▶ [JOB ITEM]: Could you show each line of the records that contains the word "growth"?

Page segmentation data

---*---

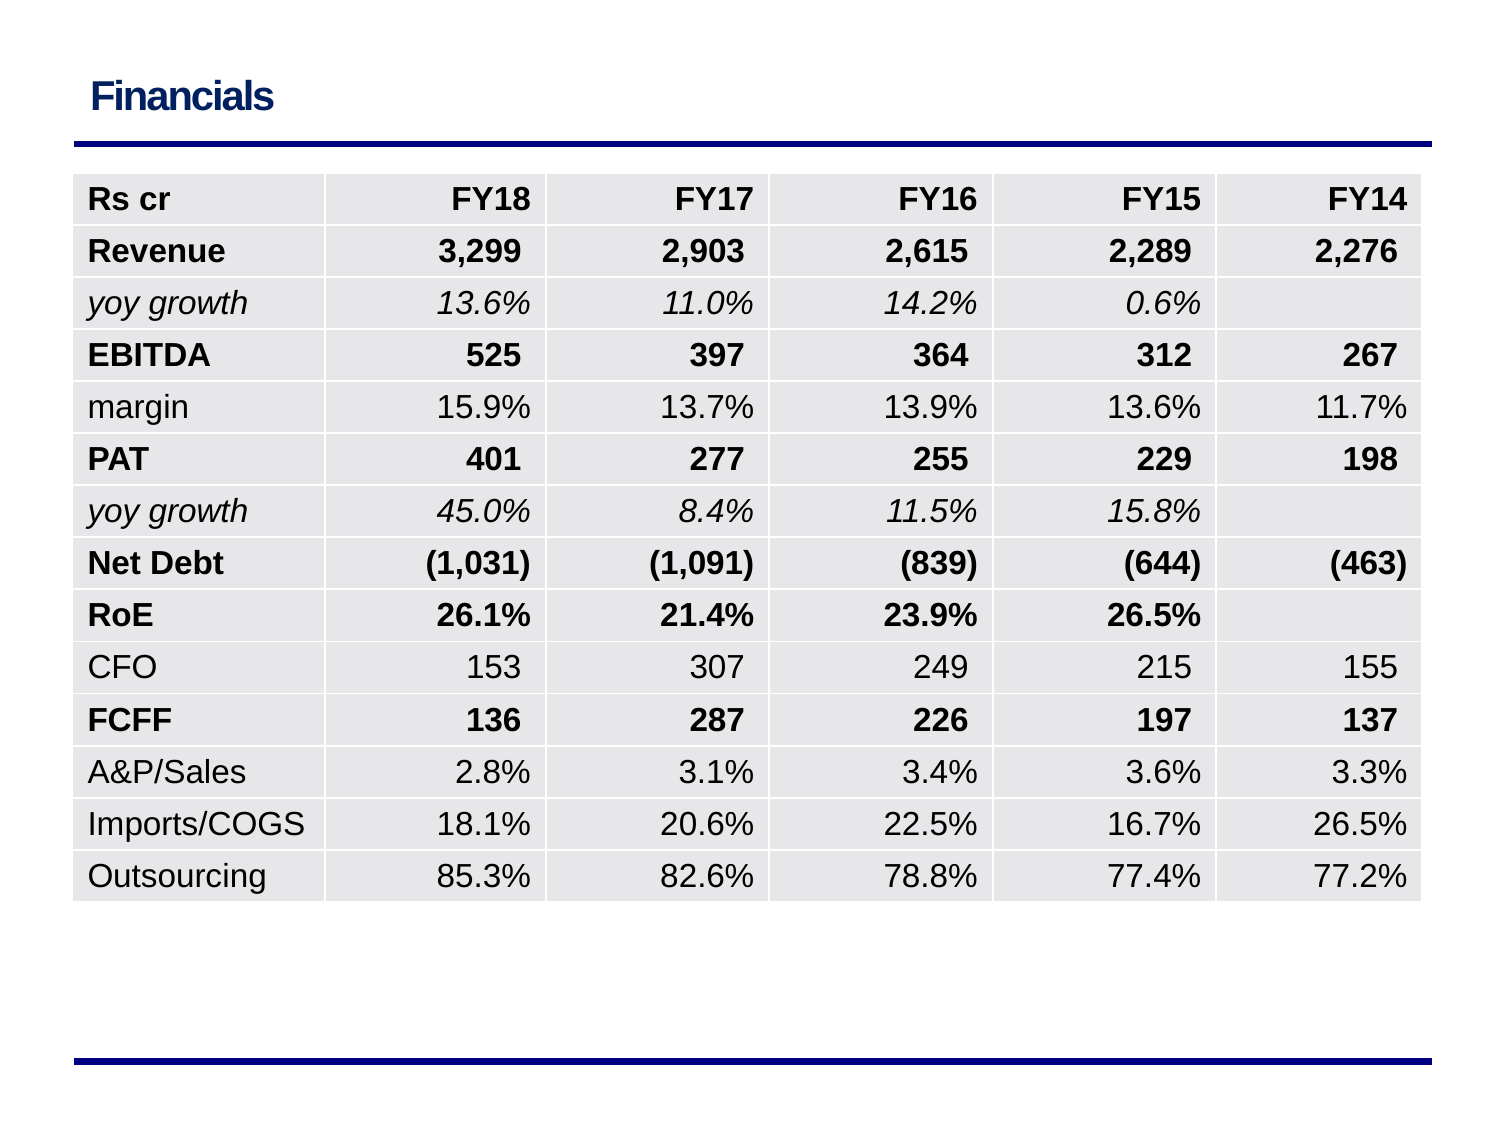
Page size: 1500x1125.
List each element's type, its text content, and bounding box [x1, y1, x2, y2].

table_cell 198 [1217, 434, 1421, 484]
table_cell 16.7% [994, 799, 1215, 849]
table_cell [1217, 590, 1421, 641]
table_cell [1217, 278, 1421, 328]
table_cell 307 [547, 642, 768, 693]
table_cell (644) [994, 538, 1215, 588]
table_cell yoy growth [73, 486, 324, 536]
table_cell Net Debt [73, 538, 324, 588]
table_cell 2,289 [994, 226, 1215, 276]
table_cell 20.6% [547, 799, 768, 849]
table_cell 11.7% [1217, 382, 1421, 432]
table_cell 15.9% [326, 382, 545, 432]
table_header FY18 [326, 174, 545, 224]
table_cell 312 [994, 330, 1215, 380]
table_header FY17 [547, 174, 768, 224]
table_cell 77.4% [994, 851, 1215, 901]
table_cell 3.1% [547, 747, 768, 797]
table_cell CFO [73, 642, 324, 693]
table_cell 267 [1217, 330, 1421, 380]
table_cell (1,091) [547, 538, 768, 588]
table_header FY16 [770, 174, 992, 224]
table_cell RoE [73, 590, 324, 641]
table_header Rs cr [73, 174, 324, 224]
table_cell 525 [326, 330, 545, 380]
table_cell 26.5% [994, 590, 1215, 641]
table_cell 3.6% [994, 747, 1215, 797]
table_cell 18.1% [326, 799, 545, 849]
title Financials [75, 19, 1425, 145]
table_cell 13.6% [326, 278, 545, 328]
table_cell 3.4% [770, 747, 992, 797]
table_cell 78.8% [770, 851, 992, 901]
table_cell 77.2% [1217, 851, 1421, 901]
table_cell (463) [1217, 538, 1421, 588]
table_cell 277 [547, 434, 768, 484]
table_cell 2,903 [547, 226, 768, 276]
table_cell 21.4% [547, 590, 768, 641]
table_cell 364 [770, 330, 992, 380]
table_cell 15.8% [994, 486, 1215, 536]
table_cell 26.1% [326, 590, 545, 641]
table_cell 13.6% [994, 382, 1215, 432]
table_cell 22.5% [770, 799, 992, 849]
table_cell 11.5% [770, 486, 992, 536]
table_cell 2,615 [770, 226, 992, 276]
table_cell (1,031) [326, 538, 545, 588]
table_cell 45.0% [326, 486, 545, 536]
table_cell [1217, 486, 1421, 536]
table_cell 197 [994, 694, 1215, 745]
table_cell 13.9% [770, 382, 992, 432]
table_cell PAT [73, 434, 324, 484]
table_cell 401 [326, 434, 545, 484]
table_cell A&P/Sales [73, 747, 324, 797]
table_cell 14.2% [770, 278, 992, 328]
table_cell Imports/COGS [73, 799, 324, 849]
table_cell (839) [770, 538, 992, 588]
table_cell 215 [994, 642, 1215, 693]
table_cell 82.6% [547, 851, 768, 901]
table_cell EBITDA [73, 330, 324, 380]
table_header FY15 [994, 174, 1215, 224]
table_cell 3.3% [1217, 747, 1421, 797]
table_cell 249 [770, 642, 992, 693]
table_header FY14 [1217, 174, 1421, 224]
table_cell 26.5% [1217, 799, 1421, 849]
table_cell 23.9% [770, 590, 992, 641]
table_cell Revenue [73, 226, 324, 276]
table_cell 13.7% [547, 382, 768, 432]
table_cell 155 [1217, 642, 1421, 693]
table_cell margin [73, 382, 324, 432]
table_cell 397 [547, 330, 768, 380]
table_cell 136 [326, 694, 545, 745]
table_cell 229 [994, 434, 1215, 484]
table_cell yoy growth [73, 278, 324, 328]
table_cell 8.4% [547, 486, 768, 536]
table_cell 0.6% [994, 278, 1215, 328]
table_cell 2.8% [326, 747, 545, 797]
table_cell 255 [770, 434, 992, 484]
table_cell 3,299 [326, 226, 545, 276]
table_cell 2,276 [1217, 226, 1421, 276]
table_cell 226 [770, 694, 992, 745]
table_cell 153 [326, 642, 545, 693]
table_cell 85.3% [326, 851, 545, 901]
table_cell 137 [1217, 694, 1421, 745]
table_cell 287 [547, 694, 768, 745]
table_cell 11.0% [547, 278, 768, 328]
table_cell FCFF [73, 694, 324, 745]
table_cell Outsourcing [73, 851, 324, 901]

---*---

▶ [EXERCISE ANSWER]:
table_cell yoy growth [73, 486, 324, 536]
table_cell yoy growth [73, 278, 324, 328]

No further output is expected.